Trying to propagate a ZZ plant reveals an incredibly surprising plant. Indeed, multiplying it seems to call upon all possible means of reproduction!
Many techniques for propagating Zamioculcas zamiifolia exist, which compensates for its rather slow growth. They all work well, too.
- Read also: Caring for Z. zamiifolia and all about Zamioculcas
This plant will survive rough handling. It propagates even from broken-off leaves, and is generally called a “survivor plant”.
How to propagate a ZZ plant
There are several ways of multiplying a Zamioculcas zamiifolia plant:
- root division,
- cuttings (leaf and stem), in soil or water
- and seed.
This is valid for all ZZ plant varieties.
Note: some may be protected by plant patents, making it illegal to propagate. You can replace a dying plant, but can’t sell any.
Dividing a Zamioculcas plant into several bunches
These plants grow tuber-like roots where water and nutrients are stored in an underground rhizome. After a few years of growing, several tubers develop that you can split. This is called crown division, or dividing the root clump for the Zamioculcas.
- Refrain from watering for at least 2 weeks.
- Remove the plant from its pot delicately.
- Separate a tuber from which both roots and stems are growing, threading roots out without damaging them.
- It may require slicing with a clean blade. If wounded, cure the plant for a few hours (let it dry in open air in the shade).
- Plant each separated plant into a clean pot with a layer of drainage at the bottom and light, well-draining soil.
This is the quickest propagation method. It has the advantage of producing several new leafy plants immediately.
Here’s a video that shows how to do so carefully. You can also just slice through the whole bunch with a sharp knife, but this creates more wounds that have to heal.

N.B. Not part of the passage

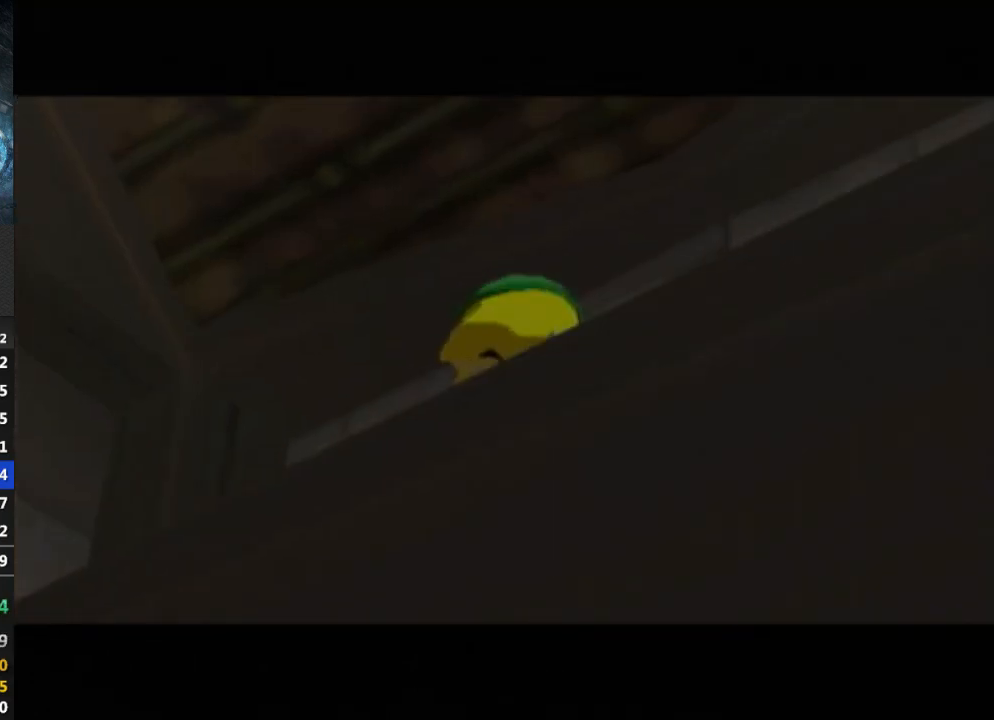
{"buttons": [], "left_stick": "center", "right_stick": "center", "events": [[67, "B", "down"], [133, "B", "up"], [200, "B", "down"], [267, "B", "up"], [300, "B", "down"], [333, "B", "up"], [433, "B", "down"], [500, "B", "up"]]}
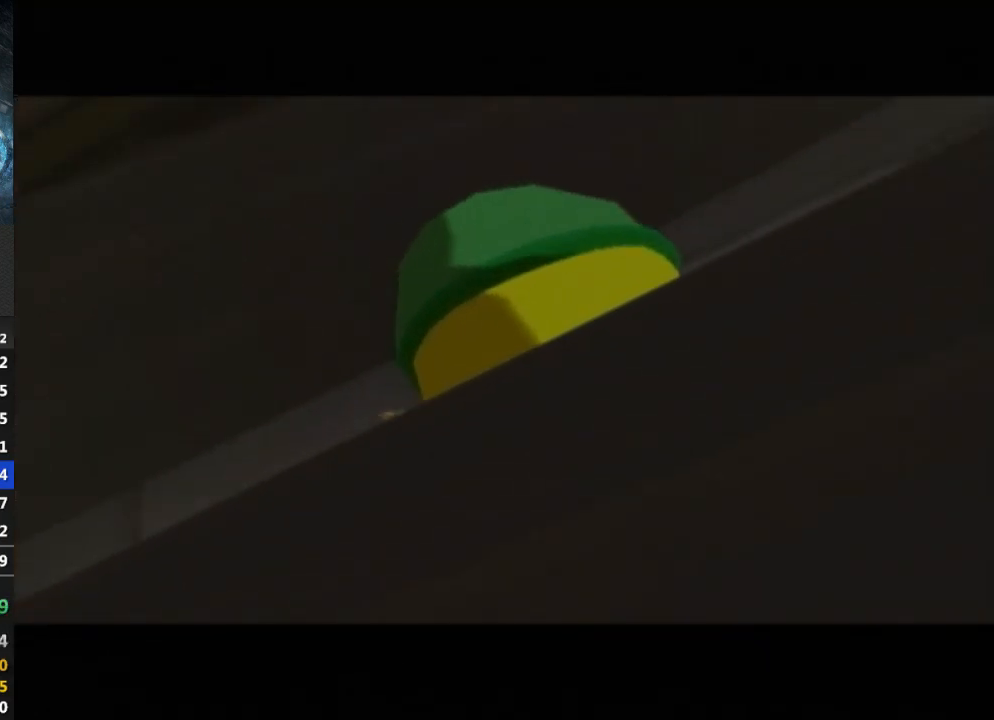
{"buttons": [], "left_stick": "center", "right_stick": "center", "events": [[200, "B", "down"], [233, "B", "up"], [300, "B", "down"], [367, "B", "up"], [467, "B", "down"], [500, "B", "up"]]}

How to divide Zamioculcas zamiifolia, the ZZ plant
Preparing ZZ plant stem cuttings
Recycle your trimmings when you prune your plant after it has grown too large:
- Snip leaf stems into portions at least 6 inches long. It’s also possible to keep a scape whole (looks much nicer 😊).

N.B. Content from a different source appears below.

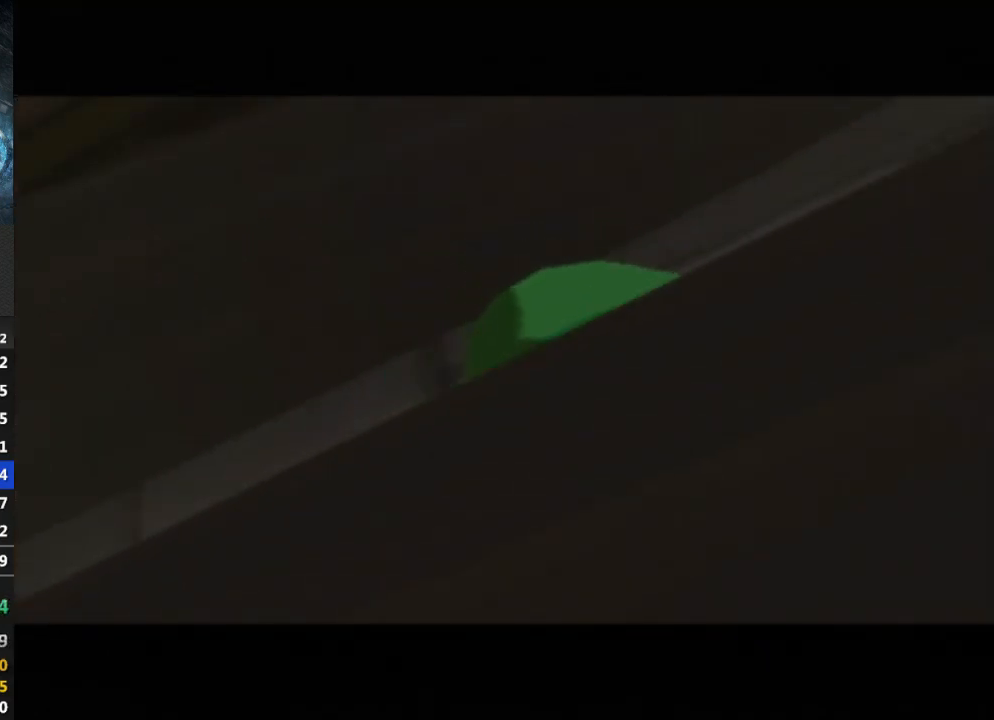
{"buttons": ["B"], "left_stick": "center", "right_stick": "center", "events": [[100, "B", "down"], [167, "B", "up"], [233, "B", "down"], [267, "B", "up"], [333, "B", "down"], [367, "B", "up"], [467, "B", "down"]]}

- Place the Zamioculcas stem in a tall glass of water.
- Change the water every three days (maximum one week).
- Roots start developing at the immersed tip.
- When roots are over an inch long, carefully transplant to a pot with well-draining soil and a hole at the bottom.
It takes at least 3 weeks for the first roots to grow, and they’ll be an inch long after 3 more weeks. The advantage of this method is that each propagated plant already has one full leafy frond to start with, which is great for giving away to friends.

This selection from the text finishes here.